A major focus of antiretroviral research has been simplification of antiretroviral (ARV) therapy. Many low-pill burden, once daily regimens are now available, improving adherence and making treatment-success achievable for many more patients. However, as HIV patients live-longer, they may develop chronic diseases of aging, many of which occur with increased frequency compared to the general population. Treatment of these illnesses complicates care by increasing pill burden, creating drug-drug interactions and may jeopardizes the gains achieved by ARV therapy simplification. Two abstracts presented at ID Week 2013 compared polypharmacy, defined as prescription of >5 non-ARV meds, in HIV-infected patients and matched HIV-negative controls. Using data from a large private health claims database, Koram et al. found more comorbid diagnoses and greater use of each of 8 classes of commonly prescribed medications over a one year observation period in both younger (age 18-49) and older (age ≥50) HIV-infected patients. More than 5 non-ARV medications were prescribed for 54% and 34% of older HIV-infected and uninfected patients, respectively, while corresponding numbers for the younger group were 35% and 19%. Edelman et al quantified medication use over a one year period in the large Veterans Aging Cohort Study database. They found high rates of comorbidities and medication use in both HIV-infected patients and matched HIV-negative controls, but reported slightly higher rates among the HIV-negative veterans. An analysis of subsequent mortality adjusted for gender, race/ethnicity and VACS index score showed an increasing hazard of death in those prescribed 3 or more medications, reaching about 2-fold for HIV-infected patients prescribed 5 or more medications and uninfected patients prescribed 8 or more medications.

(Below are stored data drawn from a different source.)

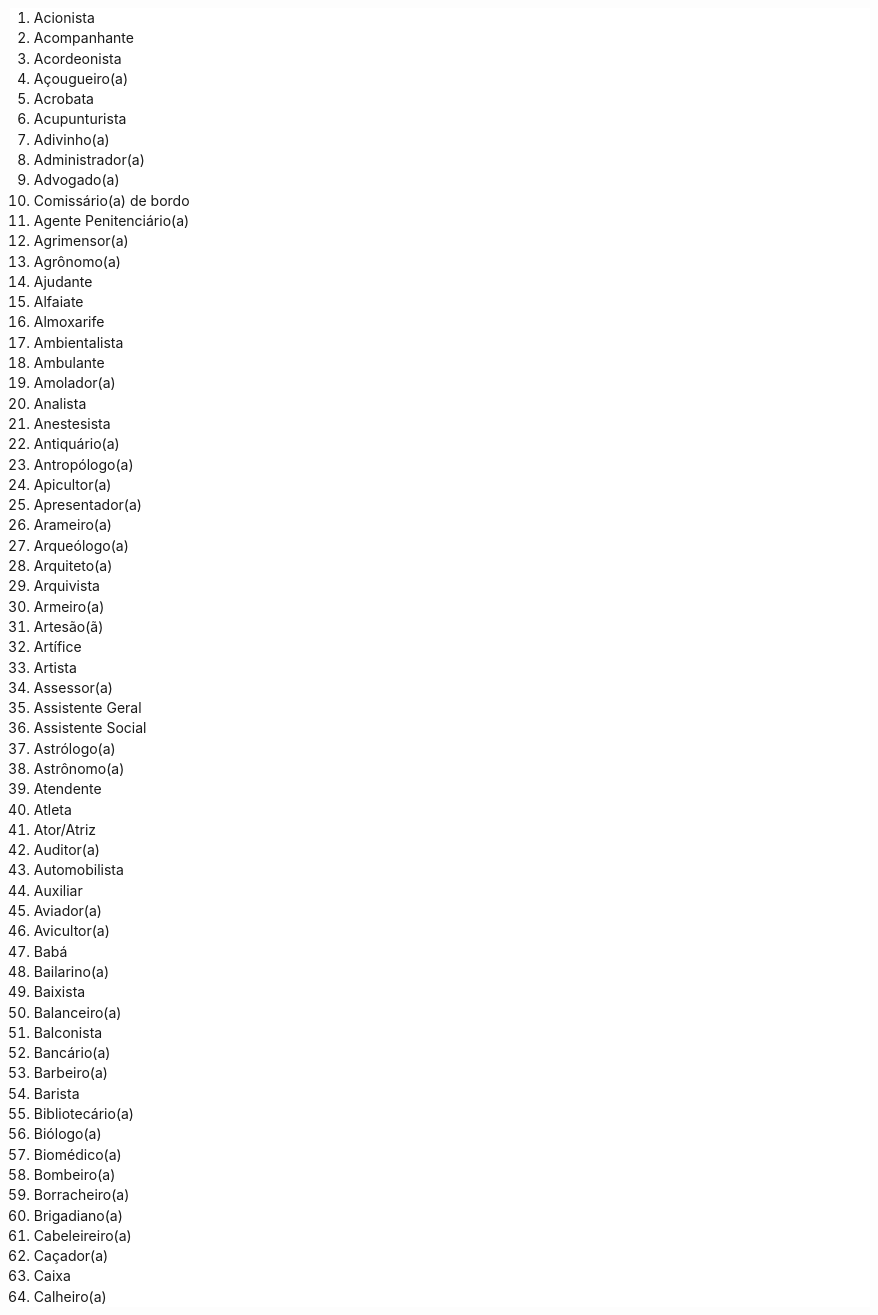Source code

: 1.  Acionista
2.  Acompanhante
3.  Acordeonista
4.  Açougueiro(a)
5.  Acrobata
6.  Acupunturista
7.  Adivinho(a)
8.  Administrador(a)
9.  Advogado(a)
10. Comissário(a) de bordo
12. Agente Penitenciário(a)
13. Agrimensor(a)
14. Agrônomo(a)
15. Ajudante
16. Alfaiate
17. Almoxarife
18. Ambientalista
19. Ambulante
20. Amolador(a)
21. Analista
22. Anestesista
23. Antiquário(a)
24. Antropólogo(a)
25. Apicultor(a)
26. Apresentador(a)
27. Arameiro(a)
28. Arqueólogo(a)
29. Arquiteto(a)
30. Arquivista
31. Armeiro(a)
32. Artesão(ã)
33. Artífice
34. Artista
35. Assessor(a)
36. Assistente Geral
37. Assistente Social
38. Astrólogo(a)
39. Astrônomo(a)
40. Atendente
41. Atleta
42. Ator/Atriz
43. Auditor(a)
44. Automobilista
45. Auxiliar
46. Aviador(a)
47. Avicultor(a)
48. Babá
49. Bailarino(a)
50. Baixista
51. Balanceiro(a)
52. Balconista
53. Bancário(a)
54. Barbeiro(a)
55. Barista
56. Bibliotecário(a)
57. Biólogo(a)
58. Biomédico(a)
59. Bombeiro(a)
60. Borracheiro(a)
61. Brigadiano(a)
62. Cabeleireiro(a)
63. Caçador(a)
64. Caixa
65. Calheiro(a)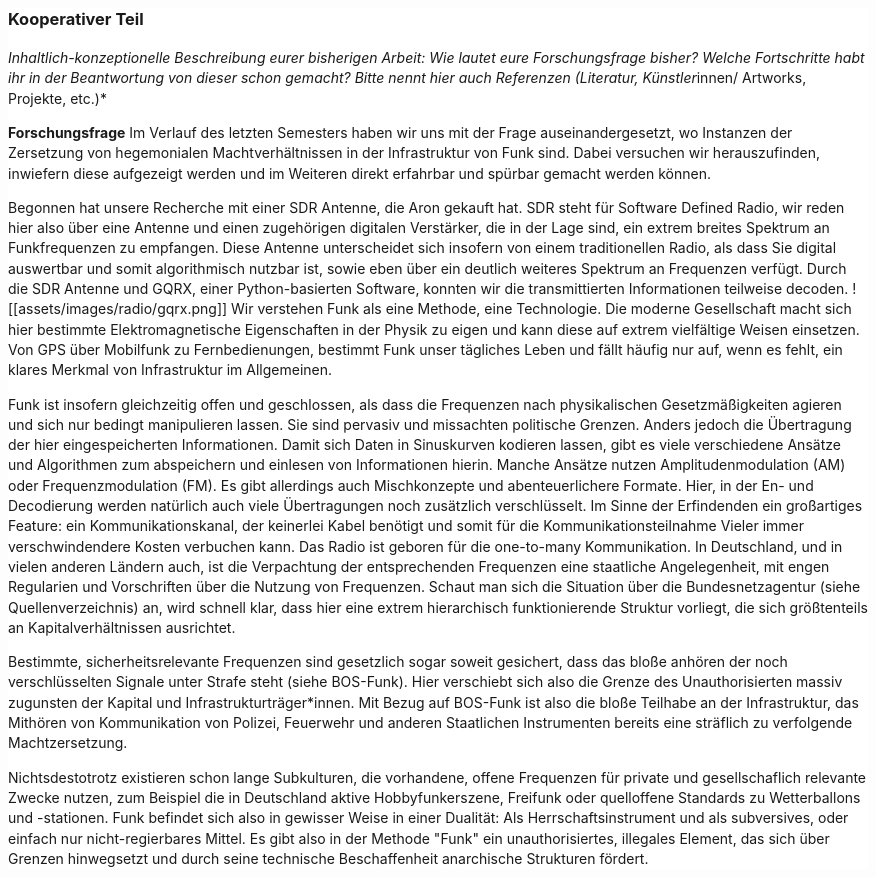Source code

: ### Kooperativer Teil

*Inhaltlich-konzeptionelle Beschreibung eurer bisherigen Arbeit: Wie lautet eure Forschungsfrage bisher? Welche Fortschritte habt ihr in der Beantwortung von dieser schon gemacht? Bitte nennt hier auch Referenzen (Literatur, Künstler*innen/ Artworks, Projekte, etc.)*

**Forschungsfrage**
Im Verlauf des letzten Semesters haben wir uns mit der Frage auseinandergesetzt, wo Instanzen der Zersetzung von hegemonialen Machtverhältnissen in der Infrastruktur von Funk sind. Dabei versuchen wir herauszufinden, inwiefern diese aufgezeigt werden und im Weiteren direkt erfahrbar und spürbar gemacht werden können.

Begonnen hat unsere Recherche mit einer SDR Antenne, die Aron gekauft hat. SDR steht für Software Defined Radio, wir reden hier also über eine Antenne und einen zugehörigen digitalen Verstärker, die in der Lage sind, ein extrem breites Spektrum an Funkfrequenzen zu empfangen. Diese Antenne unterscheidet sich insofern von einem traditionellen Radio, als dass Sie digital auswertbar und somit algorithmisch nutzbar ist, sowie eben über ein deutlich weiteres Spektrum an Frequenzen verfügt.
Durch die SDR Antenne und GQRX, einer Python-basierten Software, konnten wir die transmittierten Informationen teilweise decoden.
![[assets/images/radio/gqrx.png]]
Wir verstehen Funk als eine Methode, eine Technologie. Die moderne Gesellschaft macht sich hier bestimmte Elektromagnetische Eigenschaften in der Physik zu eigen und kann diese auf extrem vielfältige Weisen einsetzen. Von GPS über Mobilfunk zu Fernbedienungen, bestimmt Funk unser tägliches Leben und fällt häufig nur auf, wenn es fehlt, ein klares Merkmal von Infrastruktur im Allgemeinen.

Funk ist insofern gleichzeitig offen und geschlossen, als dass die Frequenzen nach physikalischen Gesetzmäßigkeiten agieren und sich nur bedingt manipulieren lassen. Sie sind pervasiv und missachten politische Grenzen. Anders jedoch die Übertragung der hier eingespeicherten Informationen. Damit sich Daten in Sinuskurven kodieren lassen, gibt es viele verschiedene Ansätze und Algorithmen zum abspeichern und einlesen von Informationen hierin. Manche Ansätze nutzen Amplitudenmodulation (AM) oder Frequenzmodulation (FM). Es gibt allerdings auch Mischkonzepte und abenteuerlichere Formate. Hier, in der En- und Decodierung werden natürlich auch viele Übertragungen noch zusätzlich verschlüsselt.
Im Sinne der Erfindenden ein großartiges Feature: ein Kommunikationskanal, der keinerlei Kabel benötigt und somit für die Kommunikationsteilnahme Vieler immer verschwindendere Kosten verbuchen kann. Das Radio ist geboren für die one-to-many Kommunikation.
In Deutschland, und in vielen anderen Ländern auch, ist die Verpachtung der entsprechenden Frequenzen eine staatliche Angelegenheit, mit engen Regularien und Vorschriften über die Nutzung von Frequenzen. Schaut man sich die Situation über die
Bundesnetzagentur (siehe Quellenverzeichnis) an, wird schnell klar, dass hier eine extrem hierarchisch funktionierende Struktur vorliegt, die sich größtenteils an Kapitalverhältnissen ausrichtet.

Bestimmte, sicherheitsrelevante Frequenzen sind gesetzlich sogar soweit gesichert, dass das bloße anhören der noch verschlüsselten Signale unter Strafe steht (siehe BOS-Funk).
Hier verschiebt sich also die Grenze des Unauthorisierten massiv zugunsten der Kapital und Infrastrukturträger*innen.
Mit Bezug auf BOS-Funk ist also die bloße Teilhabe an der Infrastruktur, das Mithören von Kommunikation von Polizei, Feuerwehr und anderen Staatlichen Instrumenten bereits eine sträflich zu verfolgende Machtzersetzung.

Nichtsdestotrotz existieren schon lange Subkulturen, die vorhandene, offene Frequenzen für private und gesellschaflich relevante Zwecke nutzen, zum Beispiel die in Deutschland aktive Hobbyfunkerszene, Freifunk oder quelloffene Standards zu Wetterballons und -stationen.
Funk befindet sich also in gewisser Weise in einer Dualität: Als Herrschaftsinstrument und als subversives, oder einfach nur nicht-regierbares Mittel.
Es gibt also in der Methode "Funk" ein unauthorisiertes, illegales Element, das sich über Grenzen hinwegsetzt und durch seine technische Beschaffenheit anarchische Strukturen fördert.
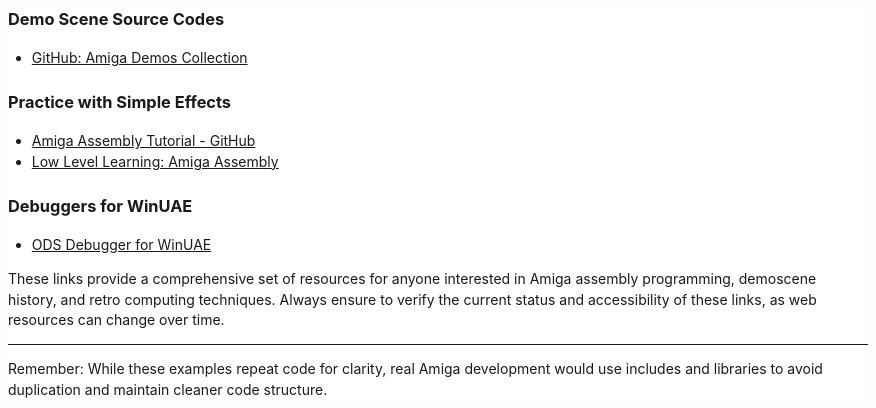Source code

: ### Demo Scene Source Codes

- [GitHub: Amiga Demos Collection](https://github.com/smart-fun/Amiga)

### Practice with Simple Effects

- [Amiga Assembly Tutorial - GitHub](https://github.com/stefanocoppi/amiga_game_prog)
- [Low Level Learning: Amiga Assembly](https://amigasourcecodepreservation.gitlab.io/amiga-assembler-insider-guide/)

### Debuggers for WinUAE

- [ODS Debugger for WinUAE](https://github.com/leifo/haujobb-amiga)

These links provide a comprehensive set of resources for anyone interested in Amiga assembly programming, demoscene history, and retro computing techniques. Always ensure to verify the current status and accessibility of these links, as web resources can change over time.

---
Remember: While these examples repeat code for clarity, real Amiga development would use includes and libraries to avoid duplication and maintain cleaner code structure.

Both studies show there is a large amount of polypharmacy in HIV-infected patients. The contrasting findings for the matched controls probably can be explained by higher rates of comorbid illness in the general VA care population relative to HIV-uninfected individuals with private health insurance. The association of polypharmacy with increased mortality is concerning but generates additional questions. Most likely, greater mortality is simply due to more severe underlying comorbid illnesses. However, it is possible that patients receiving polypharmacy have more toxicity and/or lower treatment efficacy resulting from drug-drug interactions or reduced adherence. Further studies of polypharmacy and mortality may provide better understanding of the relationship.

1. Edelman JE, Gordon K, Akgun K et al. HIV+ Individuals on ART Are At Risk of Polypharmacy: More Medication Increases Mortality. ID Week 2013, San Francisco, CA, October 2-6, 2013, abstract 76.

2. Koram N, Vannappargari V, Sampson T, Panozzo C.  Comorbidity Prevalence and its Influence on Non-ARV Comedication Burden among HIV positive Patients. ID Week 2013, San Francisco, CA, October 2-6, 2013, abstract 323.